━━━━━ PROVIDED RECORDS
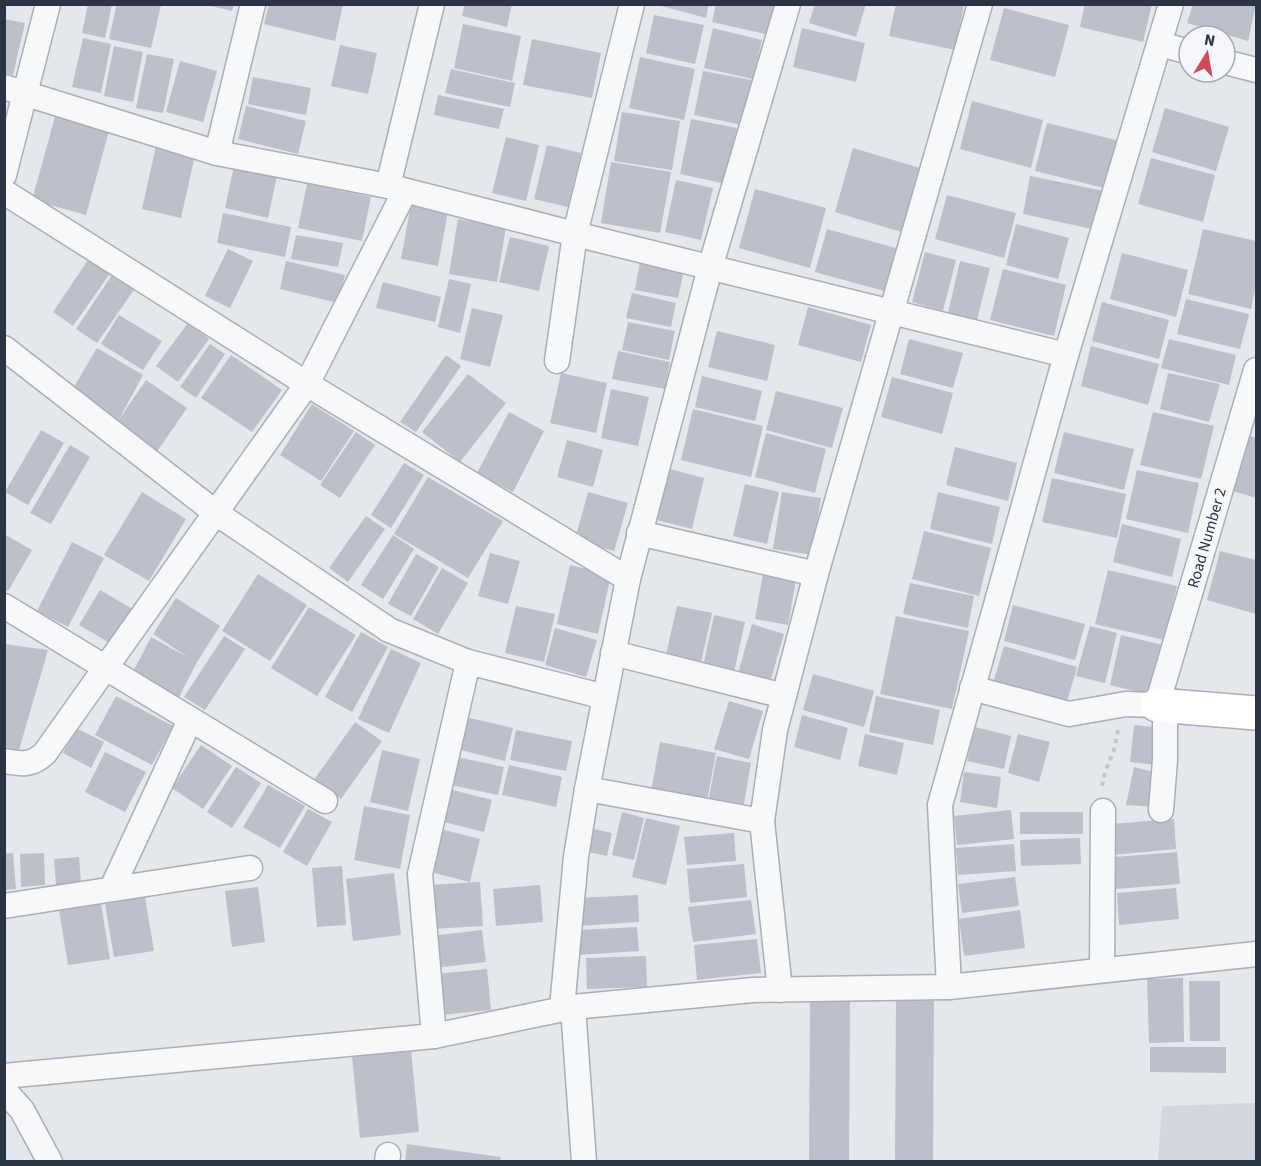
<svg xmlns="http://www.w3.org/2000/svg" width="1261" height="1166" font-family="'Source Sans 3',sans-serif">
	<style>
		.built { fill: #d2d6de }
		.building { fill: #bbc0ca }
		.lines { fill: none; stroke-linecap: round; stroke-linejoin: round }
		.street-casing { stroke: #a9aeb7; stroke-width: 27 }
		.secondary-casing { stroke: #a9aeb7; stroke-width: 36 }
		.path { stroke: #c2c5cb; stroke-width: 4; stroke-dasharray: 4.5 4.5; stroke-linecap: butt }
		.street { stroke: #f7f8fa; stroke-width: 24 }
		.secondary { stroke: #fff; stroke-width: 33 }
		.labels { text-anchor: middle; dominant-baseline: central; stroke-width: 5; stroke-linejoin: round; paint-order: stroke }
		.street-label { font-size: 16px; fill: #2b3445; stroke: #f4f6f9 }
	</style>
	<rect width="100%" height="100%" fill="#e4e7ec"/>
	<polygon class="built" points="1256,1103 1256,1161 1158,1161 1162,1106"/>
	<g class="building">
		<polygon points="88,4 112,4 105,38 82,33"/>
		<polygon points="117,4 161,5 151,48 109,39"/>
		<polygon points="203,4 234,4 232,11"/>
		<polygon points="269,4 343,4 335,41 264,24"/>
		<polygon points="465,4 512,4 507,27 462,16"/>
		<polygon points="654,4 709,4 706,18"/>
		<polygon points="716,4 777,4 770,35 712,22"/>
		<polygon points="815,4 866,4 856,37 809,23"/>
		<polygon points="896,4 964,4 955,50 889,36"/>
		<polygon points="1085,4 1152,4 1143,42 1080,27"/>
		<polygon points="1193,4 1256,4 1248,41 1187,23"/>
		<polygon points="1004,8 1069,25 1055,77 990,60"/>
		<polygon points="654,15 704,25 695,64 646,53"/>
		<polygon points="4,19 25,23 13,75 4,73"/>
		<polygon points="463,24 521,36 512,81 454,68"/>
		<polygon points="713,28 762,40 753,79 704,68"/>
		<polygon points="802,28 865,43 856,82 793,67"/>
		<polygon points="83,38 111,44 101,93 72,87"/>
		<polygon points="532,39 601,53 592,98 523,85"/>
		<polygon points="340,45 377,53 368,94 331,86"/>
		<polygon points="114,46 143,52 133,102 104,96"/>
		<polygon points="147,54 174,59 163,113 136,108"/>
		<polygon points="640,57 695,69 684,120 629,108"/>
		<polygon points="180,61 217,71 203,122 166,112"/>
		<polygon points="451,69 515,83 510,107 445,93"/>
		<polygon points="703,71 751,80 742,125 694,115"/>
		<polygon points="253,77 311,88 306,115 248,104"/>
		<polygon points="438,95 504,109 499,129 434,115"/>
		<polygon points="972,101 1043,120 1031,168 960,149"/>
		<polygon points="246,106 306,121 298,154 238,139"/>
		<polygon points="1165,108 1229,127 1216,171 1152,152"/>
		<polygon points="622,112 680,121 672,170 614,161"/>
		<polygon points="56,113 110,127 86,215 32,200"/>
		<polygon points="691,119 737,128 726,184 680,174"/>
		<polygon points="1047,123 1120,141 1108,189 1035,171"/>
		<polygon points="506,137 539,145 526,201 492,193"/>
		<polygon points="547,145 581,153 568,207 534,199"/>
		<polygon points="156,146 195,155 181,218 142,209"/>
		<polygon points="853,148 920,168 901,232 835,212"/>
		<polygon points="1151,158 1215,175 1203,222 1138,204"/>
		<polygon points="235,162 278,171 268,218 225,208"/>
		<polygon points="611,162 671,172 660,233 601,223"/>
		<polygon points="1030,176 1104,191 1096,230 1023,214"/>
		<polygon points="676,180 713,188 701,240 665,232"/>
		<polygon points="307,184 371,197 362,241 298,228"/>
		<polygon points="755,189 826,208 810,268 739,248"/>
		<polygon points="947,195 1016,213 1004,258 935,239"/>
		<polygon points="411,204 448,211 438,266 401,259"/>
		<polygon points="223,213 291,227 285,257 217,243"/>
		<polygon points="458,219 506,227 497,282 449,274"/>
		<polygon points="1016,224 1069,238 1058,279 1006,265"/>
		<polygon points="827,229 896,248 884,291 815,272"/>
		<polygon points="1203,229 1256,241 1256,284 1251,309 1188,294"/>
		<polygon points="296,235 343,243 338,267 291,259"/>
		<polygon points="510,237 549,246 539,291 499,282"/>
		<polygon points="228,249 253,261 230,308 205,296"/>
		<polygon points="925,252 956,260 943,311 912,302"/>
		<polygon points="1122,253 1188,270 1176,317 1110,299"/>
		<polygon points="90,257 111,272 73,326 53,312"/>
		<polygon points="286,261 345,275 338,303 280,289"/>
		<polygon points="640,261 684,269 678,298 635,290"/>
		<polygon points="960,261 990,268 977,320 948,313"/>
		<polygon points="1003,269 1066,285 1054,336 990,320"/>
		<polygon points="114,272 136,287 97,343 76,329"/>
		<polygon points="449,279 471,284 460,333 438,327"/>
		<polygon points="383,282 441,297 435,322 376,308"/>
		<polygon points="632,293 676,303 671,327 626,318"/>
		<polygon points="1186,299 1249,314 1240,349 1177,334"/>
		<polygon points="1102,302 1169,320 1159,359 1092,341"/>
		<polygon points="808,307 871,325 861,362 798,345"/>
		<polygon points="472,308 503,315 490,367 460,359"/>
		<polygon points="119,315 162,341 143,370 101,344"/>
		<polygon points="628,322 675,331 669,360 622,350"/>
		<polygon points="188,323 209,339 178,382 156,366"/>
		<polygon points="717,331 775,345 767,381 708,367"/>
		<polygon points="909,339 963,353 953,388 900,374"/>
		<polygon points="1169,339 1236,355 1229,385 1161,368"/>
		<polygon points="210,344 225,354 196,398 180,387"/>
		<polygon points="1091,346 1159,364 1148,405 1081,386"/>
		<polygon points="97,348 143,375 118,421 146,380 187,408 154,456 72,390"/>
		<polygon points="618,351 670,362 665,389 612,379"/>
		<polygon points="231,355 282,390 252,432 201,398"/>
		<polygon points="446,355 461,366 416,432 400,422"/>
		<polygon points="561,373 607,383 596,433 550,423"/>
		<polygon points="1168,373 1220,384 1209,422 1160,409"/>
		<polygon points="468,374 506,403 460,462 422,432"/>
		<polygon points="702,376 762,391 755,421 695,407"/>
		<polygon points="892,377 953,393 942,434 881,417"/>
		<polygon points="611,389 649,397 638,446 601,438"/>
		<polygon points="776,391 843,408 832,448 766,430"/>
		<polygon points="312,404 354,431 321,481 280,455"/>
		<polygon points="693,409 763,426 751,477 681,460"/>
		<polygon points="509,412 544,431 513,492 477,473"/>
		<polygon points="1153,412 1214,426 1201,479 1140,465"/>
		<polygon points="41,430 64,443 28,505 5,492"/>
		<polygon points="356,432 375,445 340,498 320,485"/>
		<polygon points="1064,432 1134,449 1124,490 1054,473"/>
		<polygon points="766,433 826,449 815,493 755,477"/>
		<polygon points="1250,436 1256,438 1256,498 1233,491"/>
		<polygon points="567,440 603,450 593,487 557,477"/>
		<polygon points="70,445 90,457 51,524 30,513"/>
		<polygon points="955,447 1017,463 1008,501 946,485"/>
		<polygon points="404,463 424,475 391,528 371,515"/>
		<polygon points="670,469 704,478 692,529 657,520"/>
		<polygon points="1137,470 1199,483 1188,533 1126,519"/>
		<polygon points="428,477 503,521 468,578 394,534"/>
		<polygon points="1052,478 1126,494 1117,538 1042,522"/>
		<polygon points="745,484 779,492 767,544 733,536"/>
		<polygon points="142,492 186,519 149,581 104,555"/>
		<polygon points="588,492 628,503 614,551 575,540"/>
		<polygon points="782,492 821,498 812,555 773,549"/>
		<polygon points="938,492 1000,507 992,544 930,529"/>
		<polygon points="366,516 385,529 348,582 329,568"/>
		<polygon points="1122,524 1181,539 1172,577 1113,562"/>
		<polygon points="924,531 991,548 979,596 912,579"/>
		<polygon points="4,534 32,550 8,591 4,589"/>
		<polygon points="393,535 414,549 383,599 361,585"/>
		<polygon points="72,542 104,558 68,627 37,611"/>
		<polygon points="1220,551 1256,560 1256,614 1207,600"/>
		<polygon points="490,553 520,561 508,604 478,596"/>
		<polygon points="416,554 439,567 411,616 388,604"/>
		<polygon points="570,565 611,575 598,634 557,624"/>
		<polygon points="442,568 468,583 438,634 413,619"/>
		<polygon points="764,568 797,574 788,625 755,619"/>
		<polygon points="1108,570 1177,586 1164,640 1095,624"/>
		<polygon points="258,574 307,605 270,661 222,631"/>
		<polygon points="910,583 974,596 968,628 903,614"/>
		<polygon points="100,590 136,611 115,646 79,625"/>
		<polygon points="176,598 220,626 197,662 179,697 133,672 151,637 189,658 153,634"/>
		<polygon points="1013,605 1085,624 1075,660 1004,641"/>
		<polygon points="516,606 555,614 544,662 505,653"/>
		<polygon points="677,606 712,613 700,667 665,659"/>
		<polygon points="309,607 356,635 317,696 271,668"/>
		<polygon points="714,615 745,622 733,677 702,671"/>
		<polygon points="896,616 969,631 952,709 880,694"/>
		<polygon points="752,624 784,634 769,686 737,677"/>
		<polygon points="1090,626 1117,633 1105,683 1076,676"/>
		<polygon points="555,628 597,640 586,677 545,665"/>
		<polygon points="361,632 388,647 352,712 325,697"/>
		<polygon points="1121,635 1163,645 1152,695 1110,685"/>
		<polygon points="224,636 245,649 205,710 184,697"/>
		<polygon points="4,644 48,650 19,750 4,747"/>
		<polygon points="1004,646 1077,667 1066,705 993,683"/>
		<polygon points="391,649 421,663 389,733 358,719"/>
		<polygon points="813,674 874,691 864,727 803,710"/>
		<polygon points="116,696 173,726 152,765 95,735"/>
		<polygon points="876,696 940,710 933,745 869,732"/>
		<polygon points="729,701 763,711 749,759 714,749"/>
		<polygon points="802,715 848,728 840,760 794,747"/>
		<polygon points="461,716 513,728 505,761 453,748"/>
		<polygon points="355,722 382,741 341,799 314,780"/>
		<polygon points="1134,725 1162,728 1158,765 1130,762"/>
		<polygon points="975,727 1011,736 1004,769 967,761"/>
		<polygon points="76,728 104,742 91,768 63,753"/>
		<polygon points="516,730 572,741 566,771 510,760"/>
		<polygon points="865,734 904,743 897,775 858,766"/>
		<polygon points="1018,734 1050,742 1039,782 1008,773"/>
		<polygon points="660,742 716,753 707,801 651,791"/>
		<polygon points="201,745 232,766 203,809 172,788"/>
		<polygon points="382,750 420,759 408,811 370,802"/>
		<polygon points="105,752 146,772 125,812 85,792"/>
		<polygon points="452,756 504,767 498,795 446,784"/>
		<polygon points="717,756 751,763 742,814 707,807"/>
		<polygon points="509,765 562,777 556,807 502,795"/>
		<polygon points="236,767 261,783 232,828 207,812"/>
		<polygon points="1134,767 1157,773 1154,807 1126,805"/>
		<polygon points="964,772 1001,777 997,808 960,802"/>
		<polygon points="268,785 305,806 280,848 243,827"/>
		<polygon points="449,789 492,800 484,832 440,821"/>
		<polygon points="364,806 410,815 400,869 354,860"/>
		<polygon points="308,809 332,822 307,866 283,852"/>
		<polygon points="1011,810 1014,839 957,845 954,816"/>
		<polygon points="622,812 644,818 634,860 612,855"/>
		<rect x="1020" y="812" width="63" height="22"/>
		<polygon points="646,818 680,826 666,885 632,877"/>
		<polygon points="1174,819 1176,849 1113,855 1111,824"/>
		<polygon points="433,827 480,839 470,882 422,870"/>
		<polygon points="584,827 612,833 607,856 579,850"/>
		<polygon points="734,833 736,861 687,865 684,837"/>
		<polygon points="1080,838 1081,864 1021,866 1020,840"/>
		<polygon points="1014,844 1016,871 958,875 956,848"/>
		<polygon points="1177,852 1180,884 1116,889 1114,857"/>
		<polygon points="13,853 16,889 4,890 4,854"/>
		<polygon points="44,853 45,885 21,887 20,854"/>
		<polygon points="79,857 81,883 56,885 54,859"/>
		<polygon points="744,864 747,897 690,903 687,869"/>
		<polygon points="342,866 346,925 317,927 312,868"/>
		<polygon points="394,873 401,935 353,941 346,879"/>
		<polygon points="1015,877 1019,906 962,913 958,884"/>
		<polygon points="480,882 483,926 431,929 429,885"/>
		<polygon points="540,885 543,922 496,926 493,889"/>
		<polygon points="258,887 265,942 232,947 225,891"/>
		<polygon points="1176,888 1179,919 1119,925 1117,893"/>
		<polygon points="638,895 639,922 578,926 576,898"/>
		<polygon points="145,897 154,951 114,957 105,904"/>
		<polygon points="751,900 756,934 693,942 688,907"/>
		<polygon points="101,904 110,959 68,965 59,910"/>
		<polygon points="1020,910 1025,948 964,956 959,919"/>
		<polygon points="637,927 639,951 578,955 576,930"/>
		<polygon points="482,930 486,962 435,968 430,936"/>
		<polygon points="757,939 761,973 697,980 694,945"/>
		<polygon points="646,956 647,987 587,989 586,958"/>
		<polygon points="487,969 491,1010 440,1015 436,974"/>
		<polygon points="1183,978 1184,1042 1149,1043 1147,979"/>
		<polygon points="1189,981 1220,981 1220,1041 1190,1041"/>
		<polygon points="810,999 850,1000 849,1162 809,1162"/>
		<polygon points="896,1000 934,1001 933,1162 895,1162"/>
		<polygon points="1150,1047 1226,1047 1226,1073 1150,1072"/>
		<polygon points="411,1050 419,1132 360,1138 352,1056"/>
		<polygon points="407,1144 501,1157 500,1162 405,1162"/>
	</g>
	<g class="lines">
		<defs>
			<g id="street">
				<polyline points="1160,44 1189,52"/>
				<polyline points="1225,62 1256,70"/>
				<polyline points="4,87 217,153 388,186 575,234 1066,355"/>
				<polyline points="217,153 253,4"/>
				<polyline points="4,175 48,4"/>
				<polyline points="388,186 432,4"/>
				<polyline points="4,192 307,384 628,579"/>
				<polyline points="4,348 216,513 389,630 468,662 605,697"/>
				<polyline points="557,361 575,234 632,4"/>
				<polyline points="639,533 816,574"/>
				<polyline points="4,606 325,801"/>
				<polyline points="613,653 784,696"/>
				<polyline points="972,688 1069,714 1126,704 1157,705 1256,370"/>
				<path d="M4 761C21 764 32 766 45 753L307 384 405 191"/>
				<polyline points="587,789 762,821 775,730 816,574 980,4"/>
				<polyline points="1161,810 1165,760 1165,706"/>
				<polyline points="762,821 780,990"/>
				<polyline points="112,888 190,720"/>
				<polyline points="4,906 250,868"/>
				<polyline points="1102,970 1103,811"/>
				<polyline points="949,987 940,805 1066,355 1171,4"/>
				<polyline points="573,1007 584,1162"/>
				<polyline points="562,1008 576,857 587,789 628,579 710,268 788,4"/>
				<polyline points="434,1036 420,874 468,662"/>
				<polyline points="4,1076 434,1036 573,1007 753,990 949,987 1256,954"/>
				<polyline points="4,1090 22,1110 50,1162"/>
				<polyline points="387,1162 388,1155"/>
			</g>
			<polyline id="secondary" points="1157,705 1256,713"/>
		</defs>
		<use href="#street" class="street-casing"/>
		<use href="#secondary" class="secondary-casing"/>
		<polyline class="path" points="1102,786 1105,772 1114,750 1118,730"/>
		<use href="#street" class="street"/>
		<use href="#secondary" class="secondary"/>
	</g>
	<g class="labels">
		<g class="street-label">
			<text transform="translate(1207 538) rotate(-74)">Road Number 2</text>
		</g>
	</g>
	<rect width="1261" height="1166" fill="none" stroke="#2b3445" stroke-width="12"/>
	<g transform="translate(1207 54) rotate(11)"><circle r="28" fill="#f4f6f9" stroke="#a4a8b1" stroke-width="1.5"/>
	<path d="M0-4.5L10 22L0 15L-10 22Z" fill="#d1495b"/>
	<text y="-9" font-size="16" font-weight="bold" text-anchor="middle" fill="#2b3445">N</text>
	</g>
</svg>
━━━━━━━━━━
ASSIGNMENT
From the records above, give again exactly the lines running from the line with "217,153 388,186 575,234" to the line with "434,1036 573,1007 753,990", inclusive.

EXERCISE SOLUTION
				<polyline points="4,87 217,153 388,186 575,234 1066,355"/>
				<polyline points="217,153 253,4"/>
				<polyline points="4,175 48,4"/>
				<polyline points="388,186 432,4"/>
				<polyline points="4,192 307,384 628,579"/>
				<polyline points="4,348 216,513 389,630 468,662 605,697"/>
				<polyline points="557,361 575,234 632,4"/>
				<polyline points="639,533 816,574"/>
				<polyline points="4,606 325,801"/>
				<polyline points="613,653 784,696"/>
				<polyline points="972,688 1069,714 1126,704 1157,705 1256,370"/>
				<path d="M4 761C21 764 32 766 45 753L307 384 405 191"/>
				<polyline points="587,789 762,821 775,730 816,574 980,4"/>
				<polyline points="1161,810 1165,760 1165,706"/>
				<polyline points="762,821 780,990"/>
				<polyline points="112,888 190,720"/>
				<polyline points="4,906 250,868"/>
				<polyline points="1102,970 1103,811"/>
				<polyline points="949,987 940,805 1066,355 1171,4"/>
				<polyline points="573,1007 584,1162"/>
				<polyline points="562,1008 576,857 587,789 628,579 710,268 788,4"/>
				<polyline points="434,1036 420,874 468,662"/>
				<polyline points="4,1076 434,1036 573,1007 753,990 949,987 1256,954"/>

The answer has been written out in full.